TO DO
Down to the last line, write out the entries below exactly and omit all pictures.

|---|

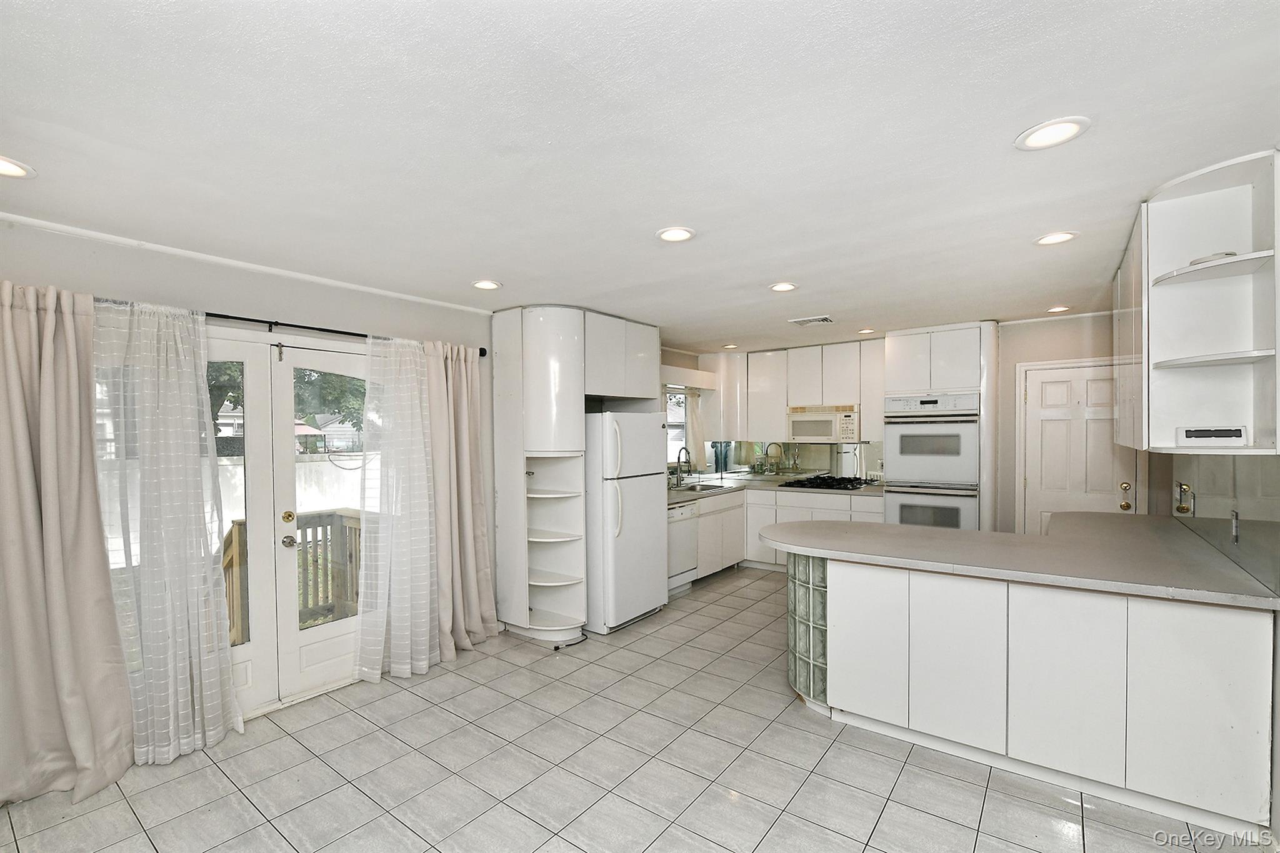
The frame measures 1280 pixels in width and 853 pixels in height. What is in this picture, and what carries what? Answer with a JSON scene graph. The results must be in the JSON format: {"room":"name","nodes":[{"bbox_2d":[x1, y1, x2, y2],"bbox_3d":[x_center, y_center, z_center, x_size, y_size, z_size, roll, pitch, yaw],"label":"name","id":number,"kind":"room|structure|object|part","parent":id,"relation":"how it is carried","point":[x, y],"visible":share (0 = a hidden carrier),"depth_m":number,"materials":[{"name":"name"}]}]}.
{"room":"kitchen","nodes":[
{"label":"kitchen","id":0,"kind":"room"},
{"bbox_2d":[0,211,501,720],"bbox_3d":[-1.868,0.298,3.516,0.170,2.476,5.380,0,1,37],"label":"left wall","id":1,"kind":"structure","parent":0,"point":[269,297],"depth_m":3.09,"materials":[{"name":"paint"}]},
{"bbox_2d":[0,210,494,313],"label":"crown molding","id":2,"kind":"structure","parent":1,"relation":"attached to","point":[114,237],"depth_m":2.94,"materials":[{"name":"white paint"}]},
{"bbox_2d":[205,331,366,718],"bbox_3d":[-2.111,0.498,3.200,0.183,2.049,1.646,0,1,37],"label":"french door","id":3,"kind":"structure","parent":1,"relation":"in","point":[329,630],"depth_m":3.25,"materials":[{"name":"white glass"}]},
{"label":"deadbolt","id":4,"kind":"part","parent":3,"relation":"part of","materials":[{"name":"gold metal"}]},
{"bbox_2d":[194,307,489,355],"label":"curtain rod","id":5,"kind":"object","parent":1,"relation":"attached to","point":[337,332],"visible":0.56,"depth_m":3.10,"materials":[{"name":"black metal"}]},
{"bbox_2d":[0,276,137,808],"bbox_3d":[-2.546,0.426,2.259,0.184,2.182,0.843,0,1,37],"label":"curtain","id":6,"kind":"object","parent":5,"relation":"hanging from","point":[21,421],"visible":0.99,"depth_m":2.39,"materials":[{"name":"beige fabric"}]},
{"bbox_2d":[90,297,236,766],"bbox_3d":[-2.184,0.428,2.637,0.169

|---|

WRITTEN SOLUTION
The frame measures 1280 pixels in width and 853 pixels in height. What is in this picture, and what carries what? Answer with a JSON scene graph. The results must be in the JSON format: {"room":"name","nodes":[{"bbox_2d":[x1, y1, x2, y2],"bbox_3d":[x_center, y_center, z_center, x_size, y_size, z_size, roll, pitch, yaw],"label":"name","id":number,"kind":"room|structure|object|part","parent":id,"relation":"how it is carried","point":[x, y],"visible":share (0 = a hidden carrier),"depth_m":number,"materials":[{"name":"name"}]}]}.
{"room":"kitchen","nodes":[
{"label":"kitchen","id":0,"kind":"room"},
{"bbox_2d":[0,211,501,720],"bbox_3d":[-1.868,0.298,3.516,0.170,2.476,5.380,0,1,37],"label":"left wall","id":1,"kind":"structure","parent":0,"point":[269,297],"depth_m":3.09,"materials":[{"name":"paint"}]},
{"bbox_2d":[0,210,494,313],"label":"crown molding","id":2,"kind":"structure","parent":1,"relation":"attached to","point":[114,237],"depth_m":2.94,"materials":[{"name":"white paint"}]},
{"bbox_2d":[205,331,366,718],"bbox_3d":[-2.111,0.498,3.200,0.183,2.049,1.646,0,1,37],"label":"french door","id":3,"kind":"structure","parent":1,"relation":"in","point":[329,630],"depth_m":3.25,"materials":[{"name":"white glass"}]},
{"label":"deadbolt","id":4,"kind":"part","parent":3,"relation":"part of","materials":[{"name":"gold metal"}]},
{"bbox_2d":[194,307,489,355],"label":"curtain rod","id":5,"kind":"object","parent":1,"relation":"attached to","point":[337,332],"visible":0.56,"depth_m":3.10,"materials":[{"name":"black metal"}]},
{"bbox_2d":[0,276,137,808],"bbox_3d":[-2.546,0.426,2.259,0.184,2.182,0.843,0,1,37],"label":"curtain","id":6,"kind":"object","parent":5,"relation":"hanging from","point":[21,421],"visible":0.99,"depth_m":2.39,"materials":[{"name":"beige fabric"}]},
{"bbox_2d":[90,297,236,766],"bbox_3d":[-2.184,0.428,2.637,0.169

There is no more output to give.